Redesigning Yourself

Redesigning Yourself

How we went about applying our own process to our site’s redesign.
Andee Wilcott

By mid-2017, we really wanted to redesign our website. It wasn't that our old site was bad per se, but it was a bit outdated and no longer a reflection of how we wanted to position ourselves.

Previous A+R Site

We decided that we would give ourselves the whole A+R treatment.

Now, we may have dealt with difficult clients before, but redesigning for yourself is an entirely different animal. First of all, all of our other clients' needs came first, so the biggest challenge was to accept that this process was going to take longer than we would like. In the end, time was exactly what we needed to develop a new site that focused on the kind of work we wanted to do.

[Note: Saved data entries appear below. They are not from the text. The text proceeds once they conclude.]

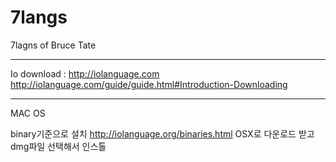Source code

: # 7langs
7lagns of Bruce Tate

------
Io download : http://iolanguage.com
http://iolanguage.com/guide/guide.html#Introduction-Downloading

-----
MAC OS

binary기준으로 설치
http://iolanguage.org/binaries.html
OSX로  다운로드  받고 dmg파일 
선택해서 인스톨
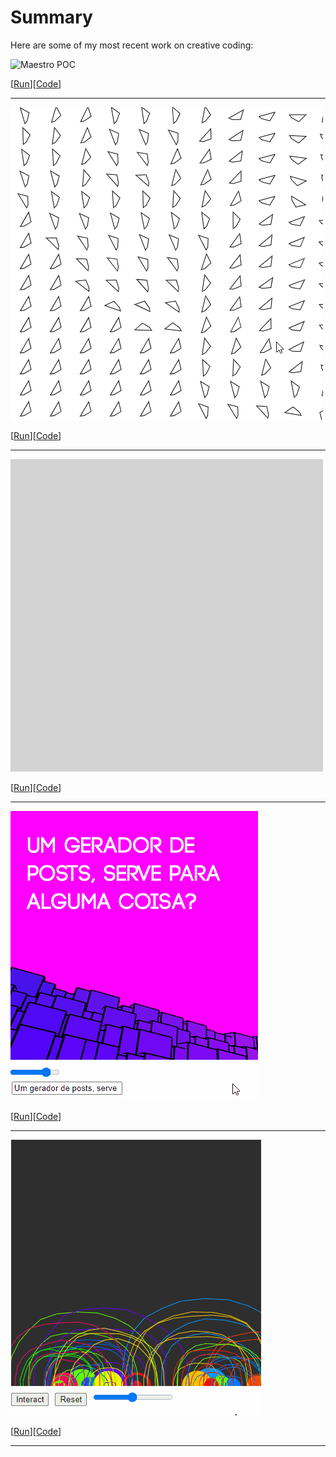 # Summary
Here are some of my most recent work on creative coding:

![Maestro POC](assets/tism.gif)

[[Run](https://github.com/rodjuncode/maestro/)][[Code](https://rodjuncode.github.io/maestro/)]

***

![flow field following mouse pointer](assets/ffmf.gif)

[[Run](https://rodjuncode.github.io/flow-field-following-mouse/)][[Code](https://github.com/rodjuncode/flow-field-following-mouse)]

***

![100 formas de contar de 1 a 100](assets/rs1100.gif)

[[Run](https://rodjuncode.github.io/100-formas-de-contar-de-1-a-100/)][[Code](https://github.com/rodjuncode/100-formas-de-contar-de-1-a-100/)]

***

![Post Generator](assets/mpg.gif)

[[Run](https://rodjuncode.github.io/moebius-post-generator/)][[Code](https://github.com/rodjuncode/moebius-post-generator)]

***

![Daft Pulse](assets/dpt.gif)

[[Run](https://rodjuncode.github.io/daft-pulse/)][[Code](https://github.com/rodjuncode/daft-pulse)]

***
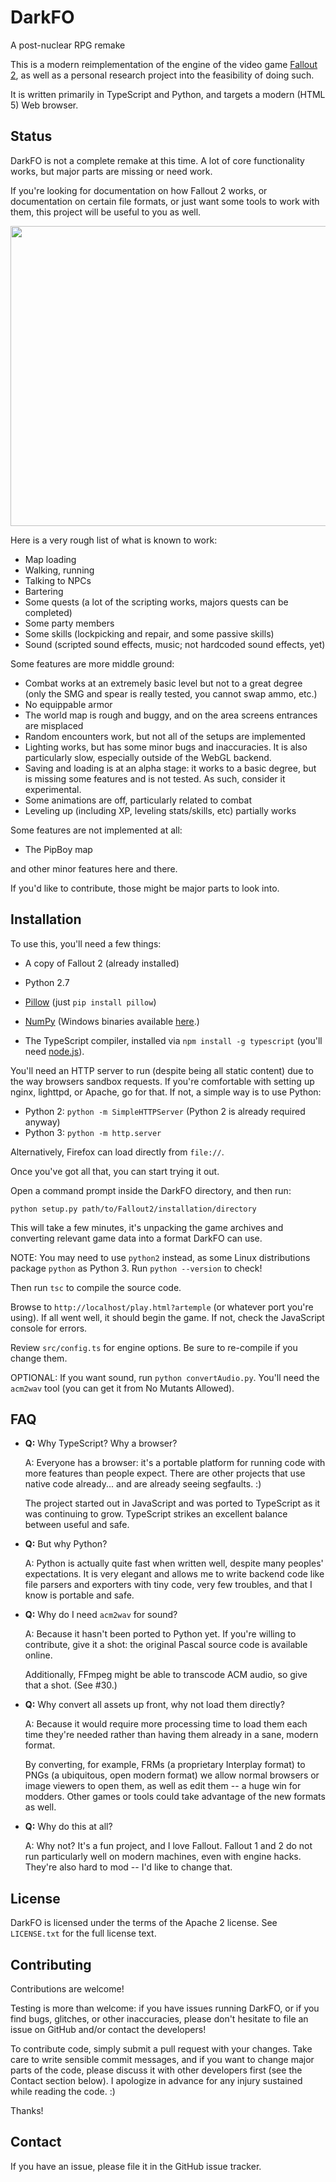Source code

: # DarkFO

A post-nuclear RPG remake

This is a modern reimplementation of the engine of the video game [Fallout 2](http://en.wikipedia.org/wiki/Fallout_2), as well as a personal research project into the feasibility of doing such.

It is written primarily in TypeScript and Python, and targets a modern (HTML 5) Web browser.

## Status

DarkFO is not a complete remake at this time.
A lot of core functionality works, but major parts are missing or need work.

If you're looking for documentation on how Fallout 2 works, or documentation on certain file formats, or
just want some tools to work with them, this project will be useful to you as well.

<img src="screenshot.png" width="640" height="480">

Here is a very rough list of what is known to work:

- Map loading
- Walking, running
- Talking to NPCs
- Bartering
- Some quests (a lot of the scripting works, majors quests can be completed)
- Some party members
- Some skills (lockpicking and repair, and some passive skills)
- Sound (scripted sound effects, music; not hardcoded sound effects, yet)

Some features are more middle ground:

- Combat works at an extremely basic level but not to a great degree (only the SMG and spear is really tested, you cannot swap ammo, etc.)
- No equippable armor
- The world map is rough and buggy, and on the area screens entrances are misplaced
- Random encounters work, but not all of the setups are implemented
- Lighting works, but has some minor bugs and inaccuracies. It is also particularly slow, especially outside of the WebGL backend.
- Saving and loading is at an alpha stage: it works to a basic degree, but is missing some features and is not tested. As such, consider it experimental.
- Some animations are off, particularly related to combat
- Leveling up (including XP, leveling stats/skills, etc) partially works

Some features are not implemented at all:

- The PipBoy map

and other minor features here and there.

If you'd like to contribute, those might be major parts to look into.

## Installation

To use this, you'll need a few things:

- A copy of Fallout 2 (already installed)

- Python 2.7

- [Pillow](https://pillow.readthedocs.io/en/4.0.x) (just `pip install pillow`)

- [NumPy](http://www.numpy.org/) (Windows binaries available [here](http://www.lfd.uci.edu/~gohlke/pythonlibs/#numpy).)

- The TypeScript compiler, installed via `npm install -g typescript` (you'll need [node.js](https://nodejs.org/en/)).

You'll need an HTTP server to run (despite being all static content) due to the way browsers sandbox requests.
If you're comfortable with setting up nginx, lighttpd, or Apache, go for that. If not, a simple way is to use Python:

- Python 2: `python -m SimpleHTTPServer` (Python 2 is already required anyway)
- Python 3: `python -m http.server`

Alternatively, Firefox can load directly from `file://`.

Once you've got all that, you can start trying it out.

Open a command prompt inside the DarkFO directory, and then run:

    python setup.py path/to/Fallout2/installation/directory

This will take a few minutes, it's unpacking the game archives and converting relevant game data into a format DarkFO can use.

NOTE: You may need to use `python2` instead, as some Linux distributions package `python` as Python 3. Run `python --version` to check!

Then run `tsc` to compile the source code.

Browse to `http://localhost/play.html?artemple` (or whatever port you're using). If all went well, it should begin the game. If not, check the JavaScript console for errors.

Review `src/config.ts` for engine options. Be sure to re-compile if you change them.

OPTIONAL: If you want sound, run `python convertAudio.py`. You'll need the `acm2wav` tool (you can get it from No Mutants Allowed).

## FAQ

- **Q:** Why TypeScript? Why a browser?
  
  A: Everyone has a browser: it's a portable platform for running code with more features than people expect.
     There are other projects that use native code already... and are already seeing segfaults. :)

     The project started out in JavaScript and was ported to TypeScript as it was continuing to grow. TypeScript strikes
     an excellent balance between useful and safe.

- **Q:** But why Python?
  
  A: Python is actually quite fast when written well, despite many peoples' expectations. It is very elegant and allows me to write
     backend code like file parsers and exporters with tiny code, very few troubles, and that I know is portable and safe.

- **Q:** Why do I need `acm2wav` for sound?
  
  A: Because it hasn't been ported to Python yet. If you're willing to contribute, give it a shot: the original Pascal source code is available online.

  Additionally, FFmpeg might be able to transcode ACM audio, so give that a shot. (See #30.)
   
- **Q:** Why convert all assets up front, why not load them directly?
  
  A: Because it would require more processing time to load them each time they're needed rather than having them already in a sane, modern format.
  
  By converting, for example, FRMs (a proprietary Interplay format) to PNGs (a ubiquitous, open modern format) we allow normal browsers or image viewers to open them, as well as edit them -- a huge win for modders. Other games or tools could take advantage of the new formats as well.

- **Q:** Why do this at all?
  
  A: Why not? It's a fun project, and I love Fallout. Fallout 1 and 2 do not run particularly well on modern machines, even with engine hacks. They're also hard to mod -- I'd like to change that.

## License

DarkFO is licensed under the terms of the Apache 2 license. See `LICENSE.txt` for the full license text.

## Contributing

Contributions are welcome!

Testing is more than welcome: if you have issues running DarkFO, or if you find bugs, glitches, or other inaccuracies, please don't hesitate to file an issue on GitHub and/or contact the developers!

To contribute code, simply submit a pull request with your changes. Take care to write sensible commit messages, and if you want to change major parts of the code, please discuss it with other developers first (see the Contact section below).
I apologize in advance for any injury sustained while reading the code. :)
 

Thanks!

## Contact

If you have an issue, please file it in the GitHub issue tracker.
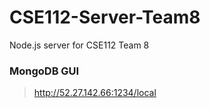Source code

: # CSE112-Server-Team8
Node.js server for CSE112 Team 8

### MongoDB GUI

> http://52.27.142.66:1234/local
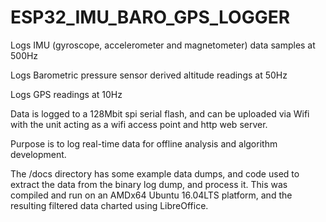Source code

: # ESP32_IMU_BARO_GPS_LOGGER

Logs IMU (gyroscope, accelerometer and magnetometer) data samples at 500Hz

Logs Barometric pressure sensor derived altitude readings at 50Hz

Logs GPS readings at 10Hz

Data is logged to a 128Mbit spi serial flash, and can be uploaded via Wifi with the unit acting as a wifi access point and http web server.

Purpose is to log real-time data for offline analysis and algorithm development.

The /docs directory has some example data dumps, and code used to extract the data from the binary log dump, and process it. This was compiled and run on an AMDx64 Ubuntu 16.04LTS platform, and the resulting filtered data charted using LibreOffice.
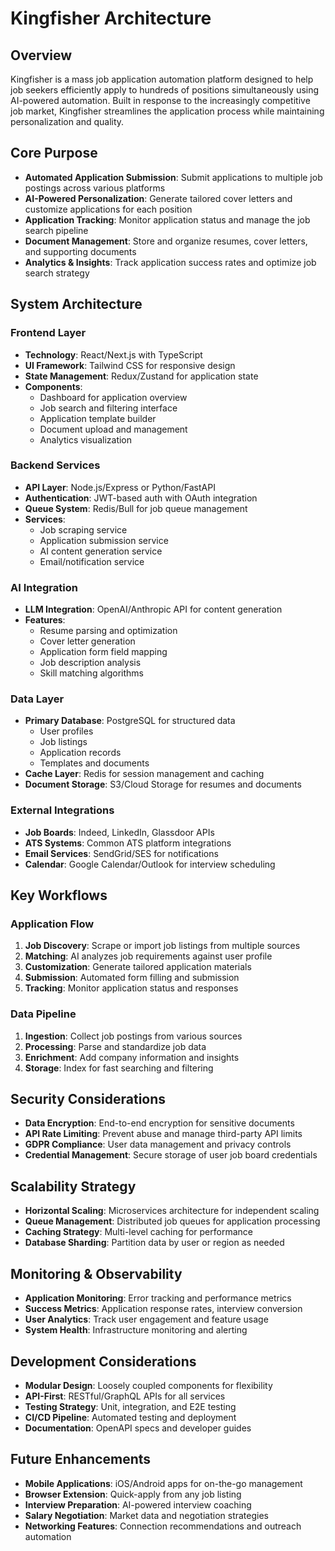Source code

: # Kingfisher Architecture

## Overview

Kingfisher is a mass job application automation platform designed to help job seekers efficiently apply to hundreds of positions simultaneously using AI-powered automation. Built in response to the increasingly competitive job market, Kingfisher streamlines the application process while maintaining personalization and quality.

## Core Purpose

- **Automated Application Submission**: Submit applications to multiple job postings across various platforms
- **AI-Powered Personalization**: Generate tailored cover letters and customize applications for each position
- **Application Tracking**: Monitor application status and manage the job search pipeline
- **Document Management**: Store and organize resumes, cover letters, and supporting documents
- **Analytics & Insights**: Track application success rates and optimize job search strategy

## System Architecture

### Frontend Layer
- **Technology**: React/Next.js with TypeScript
- **UI Framework**: Tailwind CSS for responsive design
- **State Management**: Redux/Zustand for application state
- **Components**:
  - Dashboard for application overview
  - Job search and filtering interface
  - Application template builder
  - Document upload and management
  - Analytics visualization

### Backend Services
- **API Layer**: Node.js/Express or Python/FastAPI
- **Authentication**: JWT-based auth with OAuth integration
- **Queue System**: Redis/Bull for job queue management
- **Services**:
  - Job scraping service
  - Application submission service
  - AI content generation service
  - Email/notification service

### AI Integration
- **LLM Integration**: OpenAI/Anthropic API for content generation
- **Features**:
  - Resume parsing and optimization
  - Cover letter generation
  - Application form field mapping
  - Job description analysis
  - Skill matching algorithms

### Data Layer
- **Primary Database**: PostgreSQL for structured data
  - User profiles
  - Job listings
  - Application records
  - Templates and documents
- **Cache Layer**: Redis for session management and caching
- **Document Storage**: S3/Cloud Storage for resumes and documents

### External Integrations
- **Job Boards**: Indeed, LinkedIn, Glassdoor APIs
- **ATS Systems**: Common ATS platform integrations
- **Email Services**: SendGrid/SES for notifications
- **Calendar**: Google Calendar/Outlook for interview scheduling

## Key Workflows

### Application Flow
1. **Job Discovery**: Scrape or import job listings from multiple sources
2. **Matching**: AI analyzes job requirements against user profile
3. **Customization**: Generate tailored application materials
4. **Submission**: Automated form filling and submission
5. **Tracking**: Monitor application status and responses

### Data Pipeline
1. **Ingestion**: Collect job postings from various sources
2. **Processing**: Parse and standardize job data
3. **Enrichment**: Add company information and insights
4. **Storage**: Index for fast searching and filtering

## Security Considerations

- **Data Encryption**: End-to-end encryption for sensitive documents
- **API Rate Limiting**: Prevent abuse and manage third-party API limits
- **GDPR Compliance**: User data management and privacy controls
- **Credential Management**: Secure storage of user job board credentials

## Scalability Strategy

- **Horizontal Scaling**: Microservices architecture for independent scaling
- **Queue Management**: Distributed job queues for application processing
- **Caching Strategy**: Multi-level caching for performance
- **Database Sharding**: Partition data by user or region as needed

## Monitoring & Observability

- **Application Monitoring**: Error tracking and performance metrics
- **Success Metrics**: Application response rates, interview conversion
- **User Analytics**: Track user engagement and feature usage
- **System Health**: Infrastructure monitoring and alerting

## Development Considerations

- **Modular Design**: Loosely coupled components for flexibility
- **API-First**: RESTful/GraphQL APIs for all services
- **Testing Strategy**: Unit, integration, and E2E testing
- **CI/CD Pipeline**: Automated testing and deployment
- **Documentation**: OpenAPI specs and developer guides

## Future Enhancements

- **Mobile Applications**: iOS/Android apps for on-the-go management
- **Browser Extension**: Quick-apply from any job listing
- **Interview Preparation**: AI-powered interview coaching
- **Salary Negotiation**: Market data and negotiation strategies
- **Networking Features**: Connection recommendations and outreach automation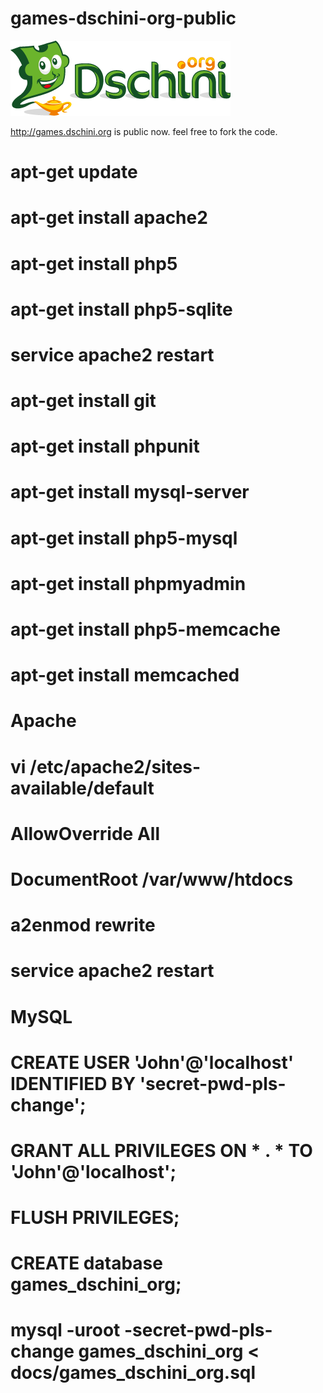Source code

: # games-dschini-org-public

![dschini.org](htdocs/img/dschini_medium.png)

http://games.dschini.org is public now. feel free to fork the code.

# apt-get update
# apt-get install apache2
# apt-get install php5
# apt-get install php5-sqlite
# service apache2 restart
# apt-get install git
# apt-get install phpunit
# apt-get install mysql-server
# apt-get install php5-mysql
# apt-get install phpmyadmin
# apt-get install php5-memcache
# apt-get install memcached

# Apache
# vi /etc/apache2/sites-available/default
# AllowOverride All
# DocumentRoot /var/www/htdocs
# a2enmod rewrite
# service apache2 restart
#
# MySQL
# CREATE USER 'John'@'localhost' IDENTIFIED BY 'secret-pwd-pls-change';
# GRANT ALL PRIVILEGES ON * . * TO 'John'@'localhost';
# FLUSH PRIVILEGES;
# CREATE database games_dschini_org;
# mysql -uroot -secret-pwd-pls-change games_dschini_org < docs/games_dschini_org.sql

The next challenge was to practice what we preached – to follow our own process. Here's how we did it:


The first step was to take a hard look at who we were and how we wanted to position ourselves. What kinds of projects brought us the most joy? What types of clients fulfilled our vision? Where did we fit in in our industry? Answering those questions gave us a roadmap for making many of the subsequent decisions.

Next, we needed to review our current assets and determine whether and how they could be leveraged into the new site. We decided to keep our logo. We evaluated our current portfolio pieces, keeping the ones that really showcased our range of talents. We reviewed all of the copy on our site and in our pitch materials to see what still worked.

The last step was to figure out our new site's architecture. This involved a lot of research and planning. What were the current trends for our industry? What would be the most effective organization of our content? How do we apply best UX/UI practices to our site? We created a site architecture map and page workflows, teeing us up to create the visual design.


The goal was to define a style for the site that we thought would engage our visitors. Designing with yourself as the client is no picnic and we were definitely our own worst critics during this phase. I relied on the site architecture’s solid foundation to keep me focused, and a great partner in Rudy to keep me grounded. Most of the layouts came together quickly. The concept was a single page design with separate portfolio pages and a blog. The sticking point, however, was the homepage hero.

The hero is the first thing visitors see. If the hero does not engage them, they are bound to leave. The first design was a dark navy background with icons depicting a small company and a large company. Under each part of our tagline was a paragraph meant to speak to the potential client and their needs. It seemed OK on desktop, but we quickly learned that it was way too busy on mobile. So, we reassessed.

For the second hero design, we displayed the tagline over a custom background video that visually demonstrated the little guy/big guy theme and additional copy placed below the video. But something still wasn’t right. It didn’t feel like A+R. It didn’t express what made us unique. So, we reassessed.

For the third design, we asked ourselves, “What kinds of projects do we enjoy most and want to do more of?” That was easy -- interactives. Everything we love about the web is encapsulated in these projects: creativity, problem solving, user engagement, creating a narrative, animation, programming. We decided to do something we hadn’t seen many other agencies do – design the hero as an interactive story, a kind of “choose your own adventure” where we could offer a customized and engaging narrative about our services.

That was it! We were really excited about our site again! But this was a lot of work we were signing up for – with a lot of risk attached. Would people get it? Would they find it interesting? How long would it take? We knew we had to move forward with our new plan and hope that by being true to ourselves we could create a site that both delighted and informed our visitors.

We spent time finalizing the concept and reviewed again to confirm that the user actions were accessible, purposeful, and intuitive. We created storyboards to document the intended interactive experience.